China accounted for the largest number of cases of traffic pollution-related asthma, followed by India, US, Indonesia and Brazil
Asthma is considered to be the most common chronic disease among children across the world. The economic costs associated with asthma exceed those of Tuberculosis (TB) and HIV/AIDS combined.
According to a new study, traffic-related pollution is adding to the asthma burden globally. The Lancet study, released on April 11, suggests that there are 170 new cases of traffic pollution-related asthma per 100,000 children every year; and 13 per cent of childhood asthma cases diagnosed each year are linked to traffic-related pollution.

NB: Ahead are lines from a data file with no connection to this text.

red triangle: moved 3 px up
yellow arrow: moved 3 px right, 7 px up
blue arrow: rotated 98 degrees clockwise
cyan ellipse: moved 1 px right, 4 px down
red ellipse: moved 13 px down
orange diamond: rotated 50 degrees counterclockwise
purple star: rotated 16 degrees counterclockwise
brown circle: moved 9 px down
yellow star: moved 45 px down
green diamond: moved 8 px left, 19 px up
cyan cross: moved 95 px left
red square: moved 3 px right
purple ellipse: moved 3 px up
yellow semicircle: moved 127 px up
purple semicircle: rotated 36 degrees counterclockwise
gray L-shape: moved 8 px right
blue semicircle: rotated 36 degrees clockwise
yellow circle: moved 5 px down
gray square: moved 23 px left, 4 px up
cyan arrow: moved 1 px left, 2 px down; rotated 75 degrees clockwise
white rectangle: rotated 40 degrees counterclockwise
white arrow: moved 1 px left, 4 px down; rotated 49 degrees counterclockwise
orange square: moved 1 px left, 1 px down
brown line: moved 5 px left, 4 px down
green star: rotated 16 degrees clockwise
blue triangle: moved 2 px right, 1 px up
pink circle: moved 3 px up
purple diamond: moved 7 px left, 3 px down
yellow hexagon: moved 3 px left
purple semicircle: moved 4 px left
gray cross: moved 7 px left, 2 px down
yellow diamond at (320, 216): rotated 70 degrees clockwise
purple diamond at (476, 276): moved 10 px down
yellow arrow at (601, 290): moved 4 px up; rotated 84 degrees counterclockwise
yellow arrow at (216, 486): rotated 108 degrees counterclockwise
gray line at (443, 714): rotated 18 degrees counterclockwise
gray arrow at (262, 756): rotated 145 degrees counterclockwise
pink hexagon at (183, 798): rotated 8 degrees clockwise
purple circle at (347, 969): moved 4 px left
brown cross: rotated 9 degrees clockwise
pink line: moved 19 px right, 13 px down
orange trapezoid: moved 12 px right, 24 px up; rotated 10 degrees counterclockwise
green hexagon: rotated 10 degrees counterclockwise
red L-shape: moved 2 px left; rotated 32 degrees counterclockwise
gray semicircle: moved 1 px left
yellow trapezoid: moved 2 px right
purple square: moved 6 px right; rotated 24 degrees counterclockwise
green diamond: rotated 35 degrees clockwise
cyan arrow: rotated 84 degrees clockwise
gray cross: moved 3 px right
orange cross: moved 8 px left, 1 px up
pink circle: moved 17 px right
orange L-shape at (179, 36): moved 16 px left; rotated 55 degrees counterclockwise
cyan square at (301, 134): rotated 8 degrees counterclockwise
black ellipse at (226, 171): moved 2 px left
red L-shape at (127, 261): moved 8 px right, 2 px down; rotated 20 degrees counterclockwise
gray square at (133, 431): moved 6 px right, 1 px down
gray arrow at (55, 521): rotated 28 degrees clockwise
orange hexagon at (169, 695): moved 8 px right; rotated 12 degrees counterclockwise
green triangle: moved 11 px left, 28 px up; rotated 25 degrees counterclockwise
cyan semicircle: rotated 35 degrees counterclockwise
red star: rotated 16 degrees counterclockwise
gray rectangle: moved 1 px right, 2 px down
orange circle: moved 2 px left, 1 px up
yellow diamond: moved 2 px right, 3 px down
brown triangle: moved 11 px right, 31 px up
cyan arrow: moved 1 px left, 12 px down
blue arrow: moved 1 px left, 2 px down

The study analysed 194 countries and 125 major cities worldwide. It says that more than one in 10 childhood asthma cases could be linked to traffic-related air pollution every year. India has an estimated 1.5-2 crore asthma patients, out of which 3,50,000 are children.
The researchers used Nitrogen Dioxide (NO2) as a substitute for the traffic pollution mixture to focus specifically on the effects of traffic pollution on childhood asthma development.
NO2 is a pollutant formed mainly from fossil fuel combustion. Traffic-related emissions can contribute up to 80 per cent of ambient NO2 in cities. NO2 is just one component made up of many pollutants, including ozone and carbon monoxide — which are known to have numerous adverse effects on health.
China accounted for the largest number of cases of traffic pollution-related asthma — 7,60,000 cases — followed by India, US, Indonesia and Brazil.
With 92 per cent of cases developing in areas that have traffic pollution levels below the World Health Organization-mandated levels, the study suggests that this limit needs to be reviewed.
Lead author, Ploy Achakulwisut from George Washington University hopes that this study can bring in major policy changes related to air pollution, which can lead to improvements in children’s health and also reduce the emission of greenhouse gases.